UK Betting Terms Explained

If there’s one thing that sports betting is full of, it’s jargon. In this article I hope to shed some light on the baffling array of terms that are used in the bookies and by the time you get to the bottom of the page you’ll know your Lucky 15s from your Yankees.

Each Way Betting

betting terms

The first thing we need to do is look at bets on big field events. Usually in horse races and golf tournaments etc you can either bet on a ‘win’ where you just pick who you think is going to win the event, or you can bet ‘each-way’ which is a little bit more complicated and best explained with an example:

Lets say you make an each-way bet on a golf tournament on a player who starts off at 8/1. You’ll often see at the bottom of the bet slip that each-way pays 6 places at 1/4 the odds. When you make say a $20 bet, in effect half of your stake is being made on the player to win the event and half is being made on them placing in the top 6, but this bet is at 1/4 the odds, or 2/1.

So what happens if your player wins? Well, you’ve got $10 on him at 8/1 so you win $80 and get your $10 back for a total of $90, but he also wins the ‘place’ bet, where you had $10 at 2/1, so your return for this part of the bet is $30, and your grand total is $120 back.

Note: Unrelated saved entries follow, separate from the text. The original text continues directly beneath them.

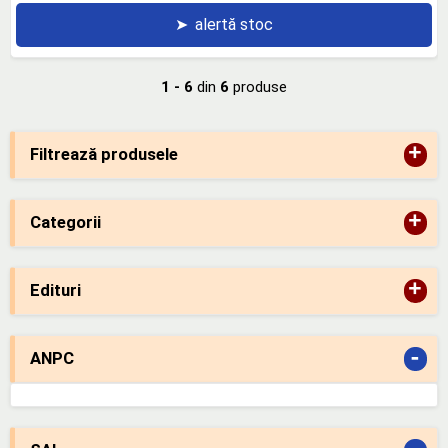
➤
alertă stoc
1 - 6
din
6
produse
+
Filtrează produsele
+
Categorii
+
Edituri
-
ANPC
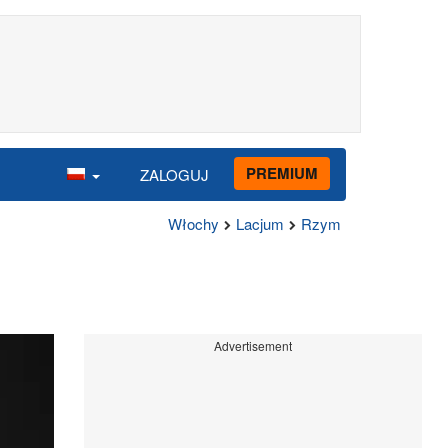
PREMIUM
ZALOGUJ
Włochy
Lacjum
Rzym
Advertisement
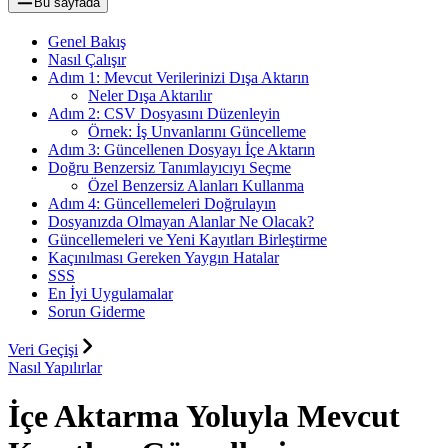
Bu sayfada
Genel Bakış
Nasıl Çalışır
Adım 1: Mevcut Verilerinizi Dışa Aktarın
Neler Dışa Aktarılır
Adım 2: CSV Dosyasını Düzenleyin
Örnek: İş Unvanlarını Güncelleme
Adım 3: Güncellenen Dosyayı İçe Aktarın
Doğru Benzersiz Tanımlayıcıyı Seçme
Özel Benzersiz Alanları Kullanma
Adım 4: Güncellemeleri Doğrulayın
Dosyanızda Olmayan Alanlar Ne Olacak?
Güncellemeleri ve Yeni Kayıtları Birleştirme
Kaçınılması Gereken Yaygın Hatalar
SSS
En İyi Uygulamalar
Sorun Giderme
Veri Geçişi
Nasıl Yapılırlar
İçe Aktarma Yoluyla Mevcut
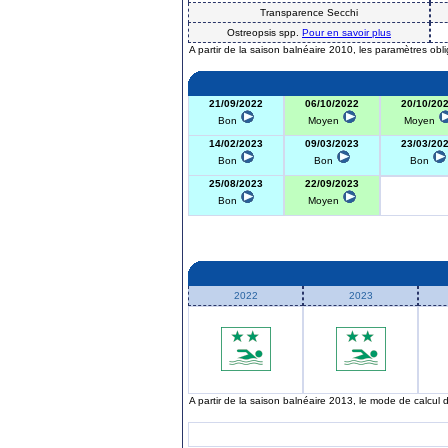
Transparence Secchi
Ostreopsis spp.
Pour en savoir plus
A partir de la saison balnéaire 2010, les paramètres obl
21/09/2022
06/10/2022
20/10/20
Bon
Moyen
Moyen
14/02/2023
09/03/2023
23/03/20
Bon
Bon
Bon
25/08/2023
22/09/2023
Bon
Moyen
2022
2023
A partir de la saison balnéaire 2013, le mode de calcul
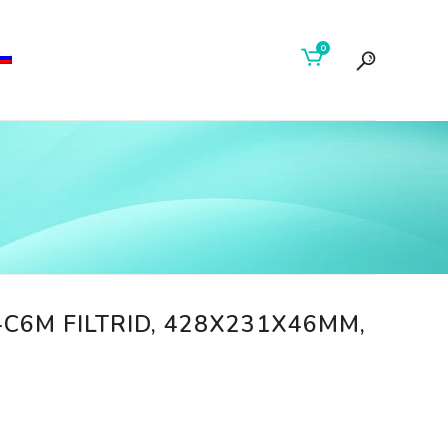
0
C6M FILTRID, 428X231X46MM,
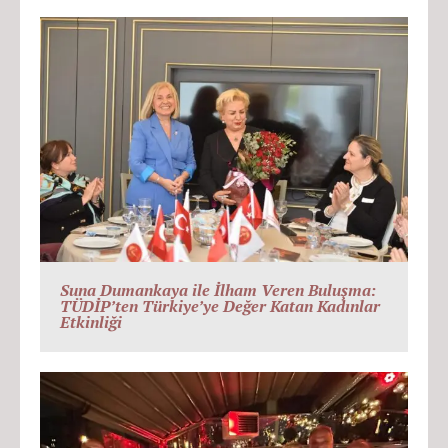
Suna Dumankaya ile İlham Veren Buluşma:
TÜDİP’ten Türkiye’ye Değer Katan Kadınlar
Etkinliği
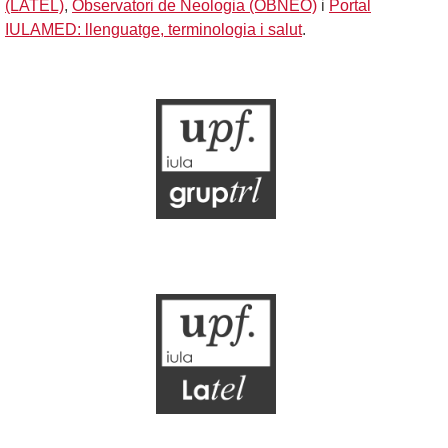
(LATEL)
,
Observatori de Neologia (OBNEO)
i
Portal
IULAMED: llenguatge, terminologia i salut
.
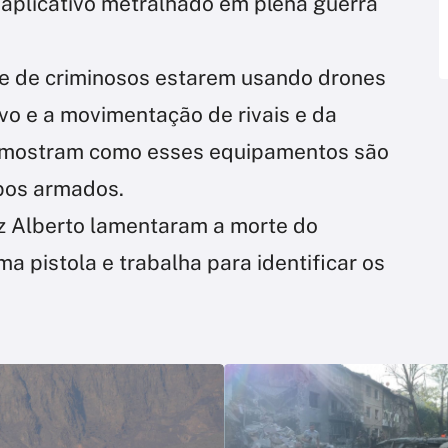
aplicativo metralhado em plena guerra
ade de criminosos estarem usando drones
ivo e a movimentação de rivais e da
as mostram como esses equipamentos são
pos armados.
iz Alberto lamentaram a morte do
a pistola e trabalha para identificar os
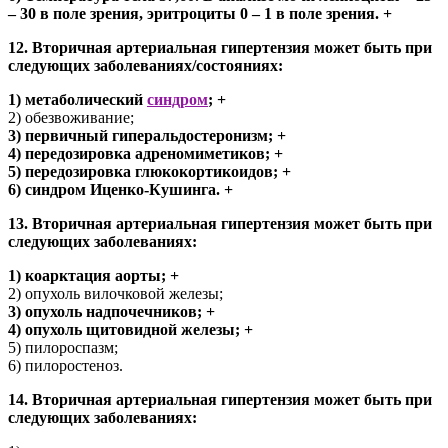
– 30 в поле зрения, эритроциты 0 – 1 в поле зрения. +
12. Вторичная артериальная гипертензия может быть при
следующих заболеваниях/состояниях:
1) метаболический
синдром
; +
2) обезвоживание;
3) первичный гиперальдостеронизм; +
4) передозировка адреномиметиков; +
5) передозировка глюкокортикоидов; +
6) синдром Иценко-Кушинга. +
13. Вторичная артериальная гипертензия может быть при
следующих заболеваниях:
1) коарктация аорты; +
2) опухоль вилочковой железы;
3) опухоль надпочечников; +
4) опухоль щитовидной железы; +
5) пилороспазм;
6) пилоростеноз.
14. Вторичная артериальная гипертензия может быть при
следующих заболеваниях:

What about if he doesn’t win? Say he finishes 3rd, then the ‘win’ part of your bet is obviously a loser, so that $10 is gone, but you win on the ‘place’ bet where you had $10 at 2/1, for a total of $30 back; a $10 profit. Generally if your selection places when you have an each way bet on, you’ll make a small profit.

Multiple Bets

Multiple bets are really popular nowadays. A lot of people like to do an ‘accumulator‘ on a day’s football matches which gives them a chance to win huge if all of their selections come in. Here’s an example: Lets say you pick out four selections for your ‘acca’ as they’re annoyingly becoming known at the following odds 1/2, 5/6, 5/4 and 2/1 and you put $10 on it. What your effectively doing is rolling over your bet from one event to the next.

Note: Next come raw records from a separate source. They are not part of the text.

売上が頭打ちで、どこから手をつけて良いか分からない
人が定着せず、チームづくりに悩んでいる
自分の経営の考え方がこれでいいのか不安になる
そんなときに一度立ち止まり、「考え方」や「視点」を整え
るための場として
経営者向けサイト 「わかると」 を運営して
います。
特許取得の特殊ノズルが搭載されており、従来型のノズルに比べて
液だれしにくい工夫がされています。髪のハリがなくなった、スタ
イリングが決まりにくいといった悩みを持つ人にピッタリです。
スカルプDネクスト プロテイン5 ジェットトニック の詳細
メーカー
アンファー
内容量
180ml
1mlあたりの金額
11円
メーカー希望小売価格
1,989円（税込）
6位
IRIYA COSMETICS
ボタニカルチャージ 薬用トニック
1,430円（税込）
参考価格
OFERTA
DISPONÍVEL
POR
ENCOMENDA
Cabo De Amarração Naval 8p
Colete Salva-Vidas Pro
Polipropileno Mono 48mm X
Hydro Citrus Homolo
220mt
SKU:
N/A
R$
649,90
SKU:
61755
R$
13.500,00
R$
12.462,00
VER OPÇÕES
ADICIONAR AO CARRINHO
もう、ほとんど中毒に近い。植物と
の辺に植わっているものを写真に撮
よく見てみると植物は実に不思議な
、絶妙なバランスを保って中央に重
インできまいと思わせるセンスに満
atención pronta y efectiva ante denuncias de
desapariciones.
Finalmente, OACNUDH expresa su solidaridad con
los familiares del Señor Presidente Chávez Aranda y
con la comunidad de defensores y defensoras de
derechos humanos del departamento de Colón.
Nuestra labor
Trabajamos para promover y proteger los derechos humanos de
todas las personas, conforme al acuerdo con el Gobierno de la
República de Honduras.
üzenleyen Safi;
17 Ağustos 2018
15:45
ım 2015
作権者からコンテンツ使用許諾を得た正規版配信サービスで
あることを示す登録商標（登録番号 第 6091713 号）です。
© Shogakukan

If your first selection wins (at 1/2) you $10 has become $15, and you’re placing that on the next bet at 5/6. If it wins then you’d have  $27.50 on the next one at 5/4 and $61.88 on the last one at 2/1 and if it wins then you take home $185.64. The total odds of all 4 of these events happening is about 18.5/1. Most bookmakers will take up to 6 selections on a single accumulator and sometimes the odds can run in the thousands-to-one!

You might think it would be pretty sickening to have 5 of your 6 selections come in and you leave empty handed. If that’s the case then there’s a different type of bet for you. Beware that these ones get a bit complicated but they’re all pretty much the same thing. Let’s take the example again where you make 4 selections, but as well as just an accumulator, you want to win some money if two, or three of them come in: This is called a ‘Yankee‘. Imagine your selections are A,B,C, & D. When you place a Yankee your places 6 ‘doubles’ on AB, AC, AD, BC, BD, and CD as well as 4 trebles on ABC, ABD, ACD, and BCD, and your accumulator for a total of 11 bets. So if you wanted to do a $2 Yankee it would cost you $22.

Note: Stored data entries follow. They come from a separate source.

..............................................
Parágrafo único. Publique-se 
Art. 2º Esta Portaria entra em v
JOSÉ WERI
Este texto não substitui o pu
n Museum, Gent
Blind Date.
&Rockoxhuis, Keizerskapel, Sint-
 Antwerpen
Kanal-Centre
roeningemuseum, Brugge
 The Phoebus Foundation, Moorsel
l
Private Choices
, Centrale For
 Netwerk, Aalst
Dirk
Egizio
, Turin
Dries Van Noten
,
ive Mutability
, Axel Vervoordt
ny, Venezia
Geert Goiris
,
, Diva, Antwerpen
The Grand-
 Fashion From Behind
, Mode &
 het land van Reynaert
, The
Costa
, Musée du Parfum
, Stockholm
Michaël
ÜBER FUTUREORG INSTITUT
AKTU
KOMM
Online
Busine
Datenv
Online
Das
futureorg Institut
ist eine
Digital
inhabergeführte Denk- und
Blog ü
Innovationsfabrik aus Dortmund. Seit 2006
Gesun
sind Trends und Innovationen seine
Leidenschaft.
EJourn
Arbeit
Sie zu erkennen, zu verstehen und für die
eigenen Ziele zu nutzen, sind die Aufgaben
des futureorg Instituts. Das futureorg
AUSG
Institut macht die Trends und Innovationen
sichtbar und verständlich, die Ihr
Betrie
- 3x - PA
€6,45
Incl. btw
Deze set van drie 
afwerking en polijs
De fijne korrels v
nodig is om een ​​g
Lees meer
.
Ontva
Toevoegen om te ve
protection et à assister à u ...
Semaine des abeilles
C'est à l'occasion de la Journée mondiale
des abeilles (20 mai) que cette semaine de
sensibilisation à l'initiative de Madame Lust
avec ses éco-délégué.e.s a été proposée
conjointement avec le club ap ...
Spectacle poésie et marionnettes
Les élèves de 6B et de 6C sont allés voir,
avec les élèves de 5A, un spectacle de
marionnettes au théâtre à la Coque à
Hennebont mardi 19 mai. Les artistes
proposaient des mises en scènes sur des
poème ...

Similarly a bet like this with 5 selections is called a Super-Yankee or Canadian. Here you have 10 doubles, 10 trebles, 5 fourfold accumulator and a 5 fold accumulator. for a total of 30 bets!

A bet with 6 selections is called a Heinz and it, like the sauce company has 57 varieties of doubles, trebles, four timers, five timers, and a 6 timer.

A bet with 7 selections is called a Super Heinz and has 120 different bets, while an 8 selection bet is called a Goliath and it has 247 different bets in it. If all 8 selections win, you can probably retire!

You might have noticed that none of these bets include singles, which means that you won’t win anything if you only pick one winner. There are bets you can make which include singles and they have slightly easier to understand names. A Lucky 15 is a 4 selection bet with singles included, while a Lucky 31 is a 5 selection bet, the equivalent of the Canadian. Lastly, a Lucky 63 is the equivalent of the Heinz. Beyond that, they don’t really have names so you can call them what you want!